”いざ生きめやも”は、”生きねば”ってことか。

白状すると、宮崎駿のアニメ映画を観たことがなかった。アニメなんか、という思いがあった。
1〜2年ほど前、通っている近所の学校で宮崎駿のアニメを観たことがない、と言ったら、クラスメートの女性からヘンな顔をされた。
1〜2か月ほど前から、近所のシネコンへ行くたびに流れる映像があった。
”今から、宮崎駿監督作品「風立ちぬ」の特別フィルムをはじめます。4分間です。スタジオジブリ 鈴木敏夫”、というもの。予告編にしては長すぎる。
予告編というよりは、パブ広告じゃないか、番宣じゃないか、と思っていた。少なくとも3〜4度、いやもっと見たかもしれない。不思議なもので、観てみようか、と思うようになり、先日観た。私にとっては、初の宮崎駿。面白かった。

大正末から昭和へ、日本は激動の中にあった。
冒頭、関東大震災がある。地面が、家並みが、めくれ上がるようなアニメ表現。当然、2年前の東日本大震災に重なる。
美しい飛行機を作りたい、という男の物語であり、その男と結核を患う女の物語でもある。
東大工学部を出、三菱重工業へ入り、飛行機の設計をする男・堀越二郎。美しい飛行機を作りたい、という思いである。その男と結核を患う女・菜穂子の純愛物語、堀辰雄の『風立ちぬ』のシチュエーションを重ねた。

『風立ちぬ』。
監督:宮崎駿。
後のゼロ戦設計者・堀越二郎、その少年時代から青年時代にかけ、イタリアの飛行機設計者・ジャンニ・カプローニとよく話す。

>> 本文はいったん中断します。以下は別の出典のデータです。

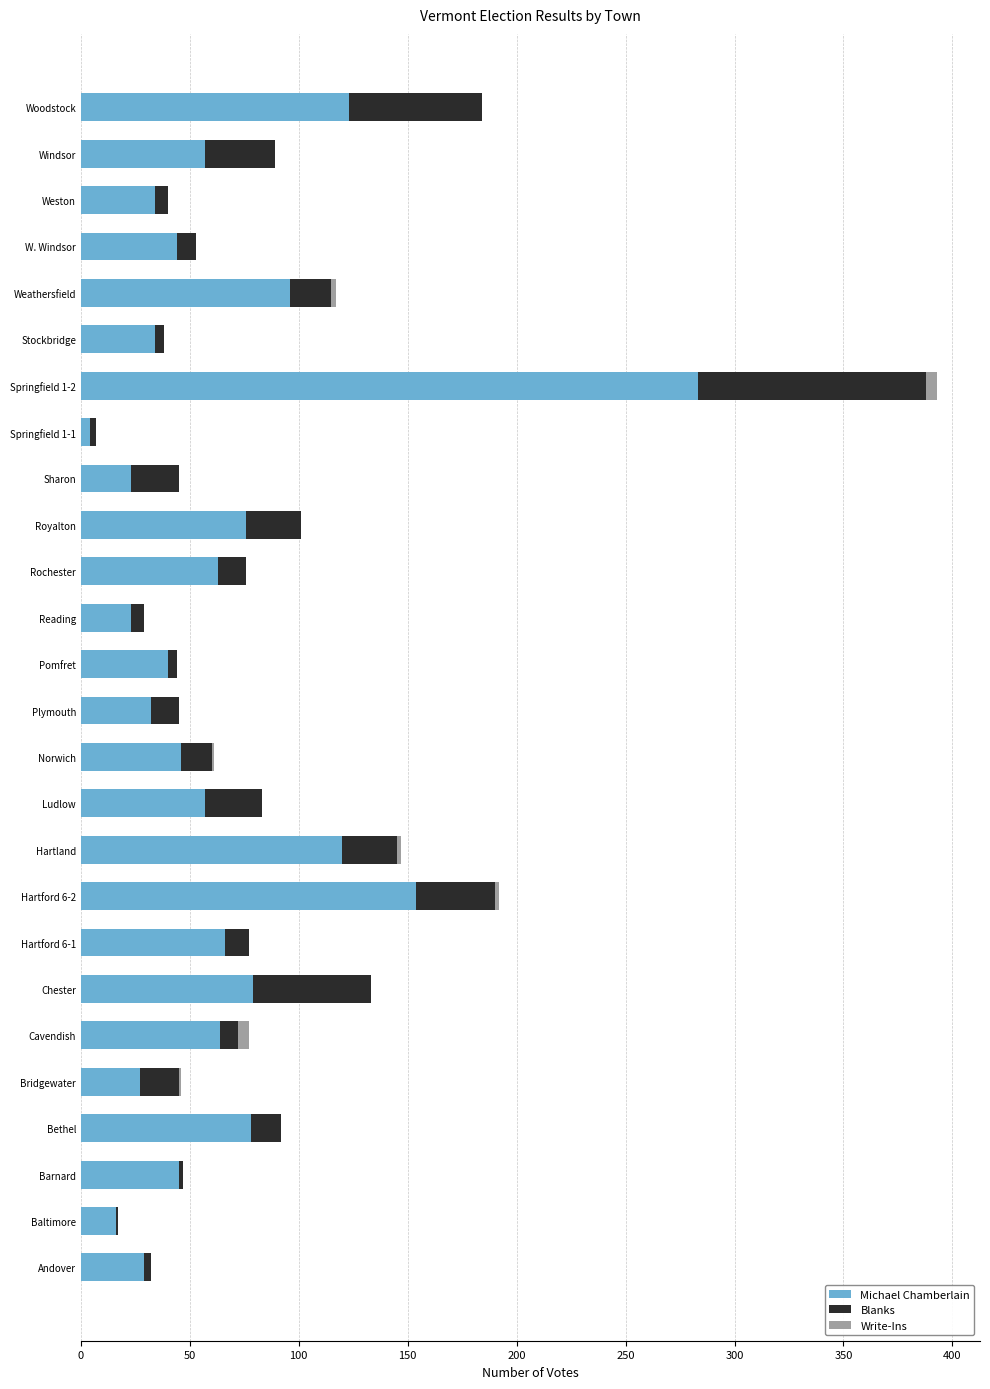

At which label is Michael Chamberlain closest to 143?

Hartford 6-2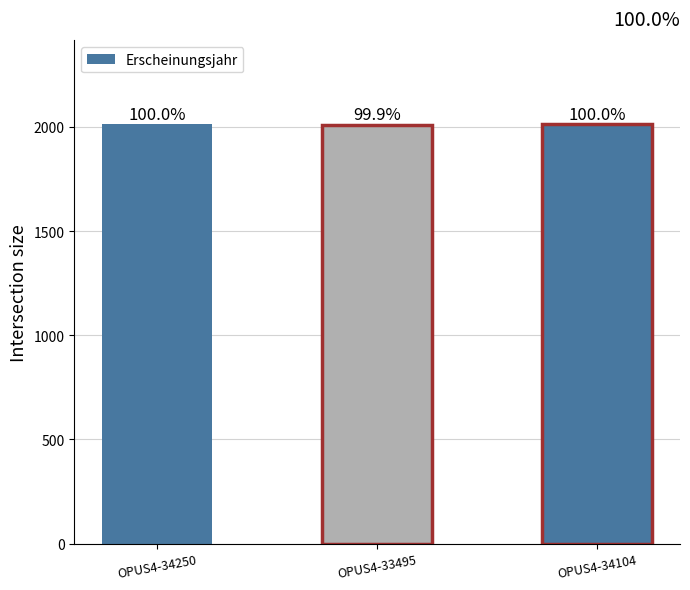

Approximately how many times larger is the value at OPUS4-34104 compared to OPUS4-34250?

1.0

もちろん、夢の中で。
ジャンニ・カプローニは、堀越二郎へこう問いかける。
「日本の少年よ! 風は吹いているか?」、と。
堀越二郎、ただ美しい飛行機を作りたい、と思っている。しかし、零戦(ゼロ戦)を作ることとなる。三菱重工業で。
1940年(昭和15年)完成した零戦(ゼロ戦)、翌1941年以降の太平洋戦争での主力戦闘機となる。ゼロ・ファイターとして恐れられた零戦、当初はアメリカの戦闘機が空中戦を避けた。
しかし、宮崎駿の『風立ちぬ』には、そのようなことは触れられない。
零戦が、どのような飛行機であったかも、零戦が戦った戦争が、どういうものであったかも、全く触れない。戦争末期には、特攻機として米艦に突っ込んでいった、ということにも。堀越二郎は、美しい飛行機を作りたかった、ということ以外。
不思議と言えば、不思議である。

”堀越二郎と堀辰雄に敬意を込めて”、か。
宮崎駿、この自らの映画、自らの創作物の中で、さしたる主張をしないんだ。
夢の中で、イタリアの設計者、ジャンニ・カプローニから、「日本の少年よ!まだ風は吹いているか?」、と尋ねられ、また、「君のゼロは?」との問に、「一機も帰ってこなかった」、との答えはあるのだが。
宮崎駿、零戦(ゼロ戦)の設計者・堀越二郎へ身を重ねた。また、堀越二郎が夢の中で会うイタリアの飛行機設計者・ジャンニ・カプローニにも身を重ねている。
さらに、戦前の軽井沢の優雅なホテル、三笠ホテルか万平ホテルか、そこで堀越二郎と菜穂子の中を取り持つドイツ人・カストルプという男も出てくる。
クレソンのサラダをむしゃむしゃ食う男。「・・・・・、日本人、忘れる」、と話す。奥深い。ある時、このカストルプ、日本を離れる。ドイツ人でなく、ユダヤ人ではなかったか、と考える。
それより、宮崎駿、このカストルプなる男にも身を重ねているようにも思える。声高には言わず。
堀越二郎が作った零戦(ゼロ戦)についても、宮崎駿、さしたる言及はない。
靖国神社へ毎年行っている私、その境内にある遊就館へは何度も行っている。遊就館へ入ってすぐのロビー左には、零戦・零式艦上戦闘機が展示されている。小ぶりな鋼鉄の塊り、という印象がある。
零戦(ゼロ戦)、堀越二郎が作った美しい造形でもある。宮崎駿も何度か見に訪れたことであろう。
それはそれとして、堀辰雄の”いざ生きめやも”は、宮崎駿の”生きねば”ってことなんだ。
この映画でさしたる主張をしていない宮崎駿、そのしないところに、大きな思いがあるようにも思われる。
最後の作品、最後のメッセージを隠したのかもしれない。